8th Pay Commission: The central government has launched a significant initiative for millions of government employees and pensioners with the establishment of the 8th Central Pay Commission in November 2025. This new commission will take over from the 7th Pay Commission, which has been operational since 2016. The primary goal of the new pay commission is to assess the complete framework of employees’ salaries, pensions, and allowances, updating them to align with the current economic landscape.
The Finance Ministry has also requested input from employees, pensioners, employee organizations, and other stakeholders to facilitate this process. An online platform has been created for this purpose, allowing individuals to share their thoughts and suggestions. This option will remain available until April 30, 2026. The government has allocated around 18 months for the commission to present its final report. Following this, the government will review the report and make a conclusive decision.

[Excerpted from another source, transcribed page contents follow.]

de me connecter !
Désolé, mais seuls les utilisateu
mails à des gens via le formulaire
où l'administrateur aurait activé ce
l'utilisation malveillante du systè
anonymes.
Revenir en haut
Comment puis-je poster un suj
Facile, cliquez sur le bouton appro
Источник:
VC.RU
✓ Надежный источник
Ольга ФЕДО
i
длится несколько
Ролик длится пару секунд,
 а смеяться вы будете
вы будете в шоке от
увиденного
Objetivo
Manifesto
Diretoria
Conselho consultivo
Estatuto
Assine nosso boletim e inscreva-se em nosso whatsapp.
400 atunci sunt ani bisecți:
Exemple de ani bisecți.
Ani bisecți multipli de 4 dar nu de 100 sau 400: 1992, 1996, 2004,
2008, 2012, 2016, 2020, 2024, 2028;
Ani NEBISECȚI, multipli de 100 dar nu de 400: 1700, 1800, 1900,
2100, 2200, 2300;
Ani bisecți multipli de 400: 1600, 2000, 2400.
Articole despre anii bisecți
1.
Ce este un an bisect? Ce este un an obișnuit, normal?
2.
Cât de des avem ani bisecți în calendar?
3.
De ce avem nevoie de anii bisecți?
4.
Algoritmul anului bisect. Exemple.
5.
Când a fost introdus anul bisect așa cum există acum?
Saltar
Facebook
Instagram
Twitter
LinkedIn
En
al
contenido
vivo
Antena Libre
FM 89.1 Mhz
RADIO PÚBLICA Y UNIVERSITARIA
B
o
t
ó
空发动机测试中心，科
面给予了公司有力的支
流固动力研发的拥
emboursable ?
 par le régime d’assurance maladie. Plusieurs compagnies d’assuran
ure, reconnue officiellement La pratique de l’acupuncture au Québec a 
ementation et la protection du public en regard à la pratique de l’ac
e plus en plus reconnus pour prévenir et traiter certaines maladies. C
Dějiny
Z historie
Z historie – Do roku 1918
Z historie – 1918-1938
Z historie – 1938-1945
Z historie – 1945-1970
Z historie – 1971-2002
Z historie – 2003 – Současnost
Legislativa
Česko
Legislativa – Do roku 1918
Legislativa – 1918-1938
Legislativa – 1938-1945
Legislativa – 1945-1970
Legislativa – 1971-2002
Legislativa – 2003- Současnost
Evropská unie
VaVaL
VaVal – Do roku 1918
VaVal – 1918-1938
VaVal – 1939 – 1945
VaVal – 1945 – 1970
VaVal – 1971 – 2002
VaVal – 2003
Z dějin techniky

What will the salary increase be?
Looking at past pay commissions, each has resulted in a notable salary hike. With the introduction of the 7th Pay Commission, the minimum basic salary for central employees was raised to Rs 18,000, while the maximum basic salary was established at Rs 2.5 lakh per month. Now, with the upcoming 8th Pay Commission, employees are optimistic that they might witness substantial changes in their salaries once again.
The most significant discussion revolves around the fitment factor. The fitment factor is the multiplier applied to the current basic salary to calculate the new salary. Experts predict that this time, the fitment factor could range from 2.4 to 3.0. If this occurs, employees might experience a salary increase of roughly 20% to 35%. However, the ultimate decision will only be made after the Commission’s recommendations and the government’s endorsement.
Good news is also emerging for employees regarding arrears. Experts believe that even if the government takes time to approve the commission’s recommendations, the pay revision will be effective from January 1, 2026. This means that whenever the new salary is implemented, employees may receive arrears from that date until the date of implementation.